Enfin, sans verser ce pays dans les catégories précédentes, comment ne pas questionner les étranges phénomènes à l’œuvre au Royaume-Uni ? Ses nouveaux dirigeants obsédés comme leurs électeurs par l’immigration ont brièvement envisagé, il y a quelques semaines, de forcer les entreprises à publier leurs nombres de travailleurs étrangers. Et la semaine passée, la décision de trois juges de rappeler aux politiques que les lois qu’ils ont eux-mêmes votées doivent s’appliquer – en l’occurrence, l’obligation pour le gouvernement de consulter le parlement au sujet du Brexit – a été saluée par leur désignation à la vindicte populaire comme « ennemis du peuple » (sic).
Un modèle mutant de démocratie
Et ce n’est peut-être pas fini en Europe. En mars, les Néerlandais pourraient porter au pouvoir l’extrême droite de Geert Wilders, tandis que nombre d’observateurs européens, stupéfiés par l’élection de Trump, envisagent maintenant sérieusement que Marine Le Pen en France pourrait constituer la prochaine grande surprise… Le constat est terrible : celui d’un modèle mutant de démocratie qui s’installe et progresse au cœur même de l’UE.
À quoi cette tentation de « démocratie illibérale » – monstrueuse appellation popularisée par Viktor Orban – apporte-t-elle une réponse ? Par-delà les différences transatlantiques, le choc de l’élection de Trump fait la démonstration ultime des béances qui ont sapé le contrat social de nos démocraties : l’accroissement des inégalités et les effets pervers d’une mondialisation érigée en religion. Ces facteurs sont pour beaucoup dans le fait que nombre de citoyens de nos démocraties n’aiment plus le monde dans lequel ils vivent. C’est, pour reprendre une description chère à Herman Van Rompuy, notre ex-Premier ministre et ex-président du Conseil européen, l’écartèlement et la perte de repères entre le besoin d’une « place » (le chez soi), et « l’espace », vertigineux mais insécurisant, de la globalisation.
Aux angoisses de larges pans insécurisés de nos sociétés, voire d’autres catégories qui l’étaient moins mais sont de plus en plus insatisfaites à leur tour, quelle réponse a-t-on apporté ces deux dernières décennies ? Celle, invariable, du « Tina » : « There is no alternative » (il n’y a pas d’alternative). Une réponse correspondant à des politiques pratiquées invariablement par les gouvernements européens de gauche (ou démocrates aux États-Unis) et de droite (ou républicains), par des personnels politiques perçus comme de plus en plus interchangeables et uniformisés, et de plus en plus discrédités.
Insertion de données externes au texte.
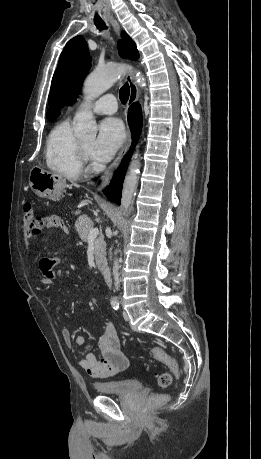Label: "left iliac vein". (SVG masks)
<instances>
[{"label":"left iliac vein","mask_w":261,"mask_h":459,"mask_svg":"<svg viewBox=\"0 0 261 459\" xmlns=\"http://www.w3.org/2000/svg\"><path fill=\"white\" fill-rule=\"evenodd\" d=\"M123 318H124V320H126V321L129 320V315H128L127 311H125V310L123 311Z\"/></svg>","instance_id":"1"}]
</instances>
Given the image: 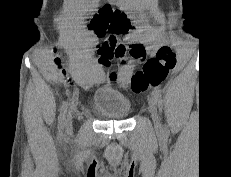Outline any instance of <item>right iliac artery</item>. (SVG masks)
<instances>
[{
	"instance_id": "82829eb1",
	"label": "right iliac artery",
	"mask_w": 231,
	"mask_h": 177,
	"mask_svg": "<svg viewBox=\"0 0 231 177\" xmlns=\"http://www.w3.org/2000/svg\"><path fill=\"white\" fill-rule=\"evenodd\" d=\"M67 108H68V102L65 101L61 107L60 115H59V130L60 131H62L65 126Z\"/></svg>"
}]
</instances>
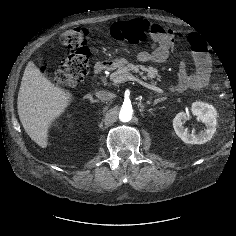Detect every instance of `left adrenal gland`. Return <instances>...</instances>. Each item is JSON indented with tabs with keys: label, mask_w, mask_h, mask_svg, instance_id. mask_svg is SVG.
I'll return each instance as SVG.
<instances>
[{
	"label": "left adrenal gland",
	"mask_w": 236,
	"mask_h": 236,
	"mask_svg": "<svg viewBox=\"0 0 236 236\" xmlns=\"http://www.w3.org/2000/svg\"><path fill=\"white\" fill-rule=\"evenodd\" d=\"M166 99H167V97H162V98H159V99H155L153 105H156L157 103L162 102ZM148 103H150V102H148Z\"/></svg>",
	"instance_id": "left-adrenal-gland-1"
}]
</instances>
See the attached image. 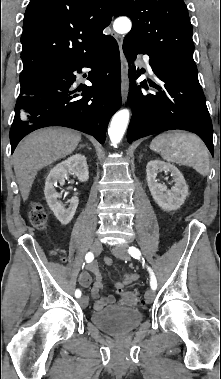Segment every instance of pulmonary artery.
<instances>
[{
    "label": "pulmonary artery",
    "mask_w": 221,
    "mask_h": 379,
    "mask_svg": "<svg viewBox=\"0 0 221 379\" xmlns=\"http://www.w3.org/2000/svg\"><path fill=\"white\" fill-rule=\"evenodd\" d=\"M143 60L145 62V65H146L148 71L152 74L153 70H152V67H151L150 62H149V57L148 56H144Z\"/></svg>",
    "instance_id": "1"
}]
</instances>
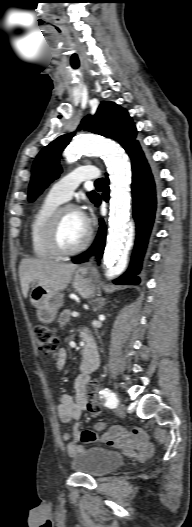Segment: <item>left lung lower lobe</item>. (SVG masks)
I'll return each instance as SVG.
<instances>
[{
  "instance_id": "1",
  "label": "left lung lower lobe",
  "mask_w": 192,
  "mask_h": 527,
  "mask_svg": "<svg viewBox=\"0 0 192 527\" xmlns=\"http://www.w3.org/2000/svg\"><path fill=\"white\" fill-rule=\"evenodd\" d=\"M128 155L132 161V194H133V216L137 226V238L132 261L128 271L114 280L118 285H137L140 280L136 274L141 268L142 257L145 252L148 237L152 228L156 209L155 184L150 167L144 157L139 144L134 145ZM106 185L109 184L106 178ZM104 200L109 199V187H106L103 194ZM100 204L98 196L96 205ZM99 233L94 244L84 253L72 259L76 264L87 261L88 256L103 254L106 238V225L100 219Z\"/></svg>"
}]
</instances>
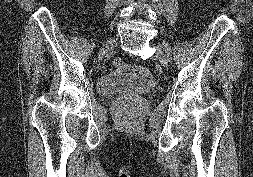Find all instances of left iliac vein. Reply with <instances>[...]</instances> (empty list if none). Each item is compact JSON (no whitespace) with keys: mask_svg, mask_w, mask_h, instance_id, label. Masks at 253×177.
Returning <instances> with one entry per match:
<instances>
[{"mask_svg":"<svg viewBox=\"0 0 253 177\" xmlns=\"http://www.w3.org/2000/svg\"><path fill=\"white\" fill-rule=\"evenodd\" d=\"M156 58L164 67H166L169 59L171 58L170 46L166 43H164L162 46H156Z\"/></svg>","mask_w":253,"mask_h":177,"instance_id":"obj_1","label":"left iliac vein"}]
</instances>
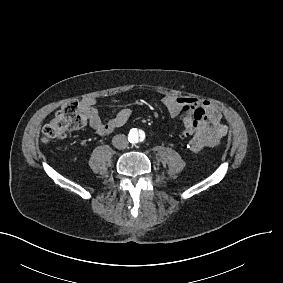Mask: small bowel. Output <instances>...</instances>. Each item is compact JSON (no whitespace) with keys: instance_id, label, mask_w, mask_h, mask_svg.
<instances>
[{"instance_id":"1","label":"small bowel","mask_w":283,"mask_h":283,"mask_svg":"<svg viewBox=\"0 0 283 283\" xmlns=\"http://www.w3.org/2000/svg\"><path fill=\"white\" fill-rule=\"evenodd\" d=\"M161 101L168 113L174 118L175 112L181 103L190 102L195 106V118L199 122V129L193 134V138L187 144V148L191 152L197 153L220 144L223 137L228 133L229 128L223 122L221 111L206 99L187 95L176 96L167 94ZM96 103V98L86 97L81 100L80 108L88 119L92 129L98 135L109 134L116 128L126 124L131 118V110L129 108H122L115 115L102 120L95 107ZM183 135L188 136L184 133Z\"/></svg>"}]
</instances>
Surtout lorsqu’ils vont richement discourir (Hillary Clinton) ou s’embaucher (Barroso) chez Goldman Sachs, après avoir prétendu sauver le monde ou ses plus faibles, et sans que le reste des classes politiques ne s’en émeuve.
Après s’être fait servir la « pensée unique » sous ses différentes variantes, une partie des citoyens a donc finalement décidé de tester l’autre offre politique, développée à mesure que la première décevait. Celle des nationaux-populistes. On peut aujourd’hui sans hésiter y assimiler Donald Trump. Ils arrivent avec des solutions qui bien sûr n’en sont pas. Cela s’explique d’abord par l’absurdité que souvent ils incarnent. Comment peut-on croire la promesse d’un milliardaire comme Trump, ou d’un rejeton de la haute société britannique comme Boris Johnson, d’être « la voix des oubliés », comme Trump l’a encore dit mardi soir lors de son premier discours de président élu ? Trump arrive avec les idées de sa classe (réductions d’impôts, donc des dépenses publiques, abaissement des contraintes pour les entreprises, marche arrière sur l’Obamacare…), tout en promettant déjà d’investir lourdement dans les infrastructures : en augmentant le déficit et la dette ? Ça promet chez les républicains…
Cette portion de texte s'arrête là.